═════ PAGE
I then proceeded to saying we would more or less interpret
these numbers as the probabilities that the network assigns to
each digit; e.g. if the network receives an image of a three,
we want the network to say that there's 0% chance that image
is a 0, 0% chance it is a 1, or 0% chance it is an 8, but we
would want the network to say there's 100% chance that that image
is an image of a 3.
*However*, the activation function we used in the last
layer was the leaky ReLU, and the leaky ReLU can output numbers
outside the range \([0, 1]\), which is the range where probabilities
lie.

As we have seen, we can still create something that works if we overlook this subtlety, but we should actually be careful to make sure everything is consistent with our assumptions, otherwise we might get a problem later down the road that is caused by these inconsistencies... and if you kick this can down the road, it becomes really hard to trace back those future problems to this present inconsistency.
══════════
*TASK INSTRUCTIONS*
1. Convert the rows into a numbered list, covering everything from the first line of the rows down to and including the line containing "genus: Tillandsia", and omit any blank lines.
2. Carry on the passage about treating network outputs as probabilities from the point where it ends.
═════ DATA PROVIDED
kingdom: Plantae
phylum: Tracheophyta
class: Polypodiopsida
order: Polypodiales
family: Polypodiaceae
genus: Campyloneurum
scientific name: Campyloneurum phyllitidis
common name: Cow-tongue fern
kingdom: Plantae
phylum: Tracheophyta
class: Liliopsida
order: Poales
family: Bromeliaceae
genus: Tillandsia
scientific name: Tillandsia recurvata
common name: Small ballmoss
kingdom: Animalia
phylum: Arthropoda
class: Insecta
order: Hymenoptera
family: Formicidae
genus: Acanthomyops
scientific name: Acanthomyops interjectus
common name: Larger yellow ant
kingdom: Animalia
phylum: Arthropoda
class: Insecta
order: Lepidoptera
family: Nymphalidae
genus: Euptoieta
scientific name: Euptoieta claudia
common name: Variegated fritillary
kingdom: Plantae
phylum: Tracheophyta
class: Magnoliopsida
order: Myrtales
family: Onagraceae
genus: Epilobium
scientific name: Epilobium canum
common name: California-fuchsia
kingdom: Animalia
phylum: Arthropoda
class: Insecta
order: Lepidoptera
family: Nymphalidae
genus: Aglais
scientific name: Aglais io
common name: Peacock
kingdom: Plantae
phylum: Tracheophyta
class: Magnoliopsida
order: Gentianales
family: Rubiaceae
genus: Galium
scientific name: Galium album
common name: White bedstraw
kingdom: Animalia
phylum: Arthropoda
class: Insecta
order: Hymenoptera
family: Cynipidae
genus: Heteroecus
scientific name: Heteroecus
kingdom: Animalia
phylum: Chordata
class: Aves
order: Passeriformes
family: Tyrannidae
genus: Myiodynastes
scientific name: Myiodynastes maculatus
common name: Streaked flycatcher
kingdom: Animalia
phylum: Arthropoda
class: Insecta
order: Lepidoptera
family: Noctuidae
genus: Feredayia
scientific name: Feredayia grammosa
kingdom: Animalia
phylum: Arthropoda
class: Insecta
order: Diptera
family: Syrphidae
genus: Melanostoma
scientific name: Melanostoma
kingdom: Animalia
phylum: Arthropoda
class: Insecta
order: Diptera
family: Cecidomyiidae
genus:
══════════
*EXPECTED RESULTS*
1.
1. kingdom: Plantae
2. phylum: Tracheophyta
3. class: Polypodiopsida
4. order: Polypodiales
5. family: Polypodiaceae
6. genus: Campyloneurum
7. scientific name: Campyloneurum phyllitidis
8. common name: Cow-tongue fern
9. kingdom: Plantae
10. phylum: Tracheophyta
11. class: Liliopsida
12. order: Poales
13. family: Bromeliaceae
14. genus: Tillandsia

2.
Fixing this can be as simple as using an activation function that only produces values in the range \([0, 1]\) in the last layer. The sigmoid function is an appropriate alternative, as it takes any real number and always produces a value in \([0, 1]\). The sigmoid function looks like this:

The formula for the sigmoid function is the following:

\[ f(x) = \frac1{1 + e^{-x}}\]

If we want to implement a `Sigmoid`

activation function, all we need
to do is figure out what its derivative is, and then implement it
as a class that inherits the `ActivationFunction`

abstract class we created.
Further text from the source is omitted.